CredibilityLab / groundhog

Reproducible R Scripts Via Date Controlled Installing & Loading of CRAN & Git Packages
https://groundhogr.com/
GNU General Public License v3.0
78 stars 4 forks source link

Script using groundhog fails when run in batch mode #73

Closed danm0nster closed 2 years ago

danm0nster commented 2 years ago

A script using groundhog apparently has to be run at least once in interactive mode (e.g., in R or RStudio) before working in batch mode. This is because a CRAN mirror needs to be chosen which requires input from the user. There might be a workaround via an environment variable or some other solution, but it would be nice to have an option allowing groundhog to run in batch and download and install the necessary libraries.

Here is a minimal example of a script that will run using Rscript when the right permission bits are set (chmod u+x <filename>) on a Unix system.

#!/usr/local/bin/Rscript
library(groundhog)
groundhog_day <- "2021-11-10"
packages <- c("dplyr")
groundhog.library(packages, groundhog_day, ignore.deps = TRUE)

print("Hello!")

When attempting to run this script, I get the following error:

Loaded 'groundhog' (version:1.5.0) using R-4.1.2
Path to folder where downloaded packages are saved: '/Users/dan/R_groundhog/groundhog_library/'.
To change its location: 'set.groundhog.folder(<path>)'
     >>> If you encounter errors using groundhog: https://groundhogR.com/troubleshooting
groundhog says:
Loading dplyr_1.0.7 requires loading 18 packages, of which 18 will need to be installed.

groundhog says: will now download 18 binary packages from CRAN
Error in contrib.url(repos, type) : 
  trying to use CRAN without setting a mirror
Calls: groundhog.library ... data.frame -> <Anonymous> -> startsWith -> contrib.url
Execution halted

If I run it once in an interactive R session and select a CRAN mirror, it will susequently work from the command line.

I have to do this for every script in my chain before I can invoke them automatically, e.g. using make and Makefiles (for greater reproducibility).

I hope there is an easy solution, perhaps via a new option in groundhog.library().

urisohn commented 2 years ago

One solution would be for groundhog to automatically choose a repository by default if one has not been set.
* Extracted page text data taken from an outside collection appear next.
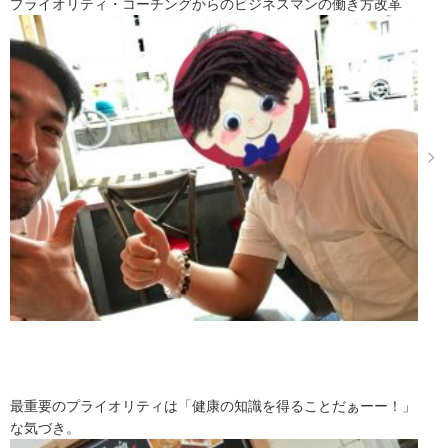
プライオリティ・コーチングからのビジネスマンの働き方改革
最重要のプライオリティは「健康の知識を得ることだぁーー！」
な気づき。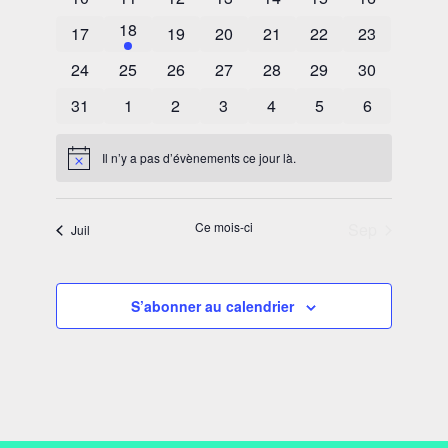
évènements
évènements
évènements
évènements
évènements
évènements
évènements
1
18
0
0
0
0
0
0
17
19
20
21
22
23
évènement
évènements
évènements
évènements
évènements
évènements
évènements
0
0
0
0
0
0
0
24
25
26
27
28
29
30
évènements
évènements
évènements
évènements
évènements
évènements
évènements
0
0
0
0
0
0
0
31
1
2
3
4
5
6
évènements
évènements
évènements
évènements
évènements
évènements
évènement
Il n’y a pas d’évènements ce jour là.
Notice
Ce mois-ci
Sep
Juil
S’abonner au calendrier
That's easy to implement, would need to read whether the CRAN folks consider that acceptable behavior for a package. In the meantime, if you add this line to the first line of your scripts, i think it will solve the issue for you:

options(repos="https://cloud.r-project.org")
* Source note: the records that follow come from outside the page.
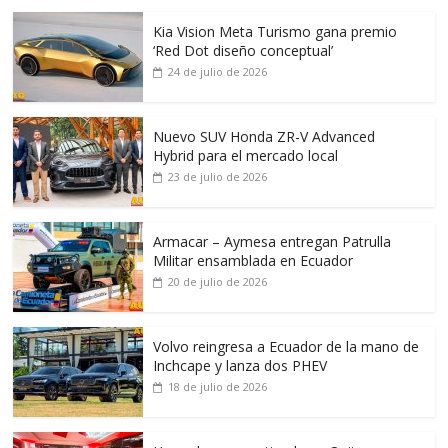
Kia Vision Meta Turismo gana premio
‘Red Dot diseño conceptual’
24 de julio de 2026
Nuevo SUV Honda ZR-V Advanced
Hybrid para el mercado local
23 de julio de 2026
Armacar – Aymesa entregan Patrulla
Militar ensamblada en Ecuador
20 de julio de 2026
Volvo reingresa a Ecuador de la mano de
Inchcape y lanza dos PHEV
18 de julio de 2026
it does seem outdated for R to actively ask users to select a server.

(edit: actually, maybe your suggestion is better, add an option to groundhog.library, probably more robust (if URLs change over time) and better etiquette)
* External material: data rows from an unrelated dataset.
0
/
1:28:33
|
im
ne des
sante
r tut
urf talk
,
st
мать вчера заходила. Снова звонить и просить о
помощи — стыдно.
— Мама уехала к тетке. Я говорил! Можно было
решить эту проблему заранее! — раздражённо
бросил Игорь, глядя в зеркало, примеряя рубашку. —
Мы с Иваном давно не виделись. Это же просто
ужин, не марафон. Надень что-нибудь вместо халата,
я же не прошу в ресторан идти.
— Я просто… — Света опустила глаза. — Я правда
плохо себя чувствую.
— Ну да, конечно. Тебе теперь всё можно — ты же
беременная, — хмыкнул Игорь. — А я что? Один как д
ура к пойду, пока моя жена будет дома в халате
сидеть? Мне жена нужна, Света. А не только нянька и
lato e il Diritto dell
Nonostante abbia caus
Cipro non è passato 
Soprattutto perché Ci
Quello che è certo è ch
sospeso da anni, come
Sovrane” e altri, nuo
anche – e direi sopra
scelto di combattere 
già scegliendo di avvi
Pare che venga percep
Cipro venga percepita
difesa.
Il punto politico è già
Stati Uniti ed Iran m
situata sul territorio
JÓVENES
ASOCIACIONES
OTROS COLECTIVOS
urisohn commented 2 years ago

Yeah, i will do that. Include the same repos option available in install.packages()

danm0nster commented 2 years ago

One solution would be for groundhog to automatically choose a repository by default if one has not been set. That's easy to implement, would need to read whether the CRAN folks consider that acceptable behavior for a package. In the meantime, if you add this line to the first line of your scripts, i think it will solve the issue for you:

options(repos="https://cloud.r-project.org")

Thanks, this is a nice workaround, that I will be using until, perhaps, there is another way.

Thanks also for developing groundhog!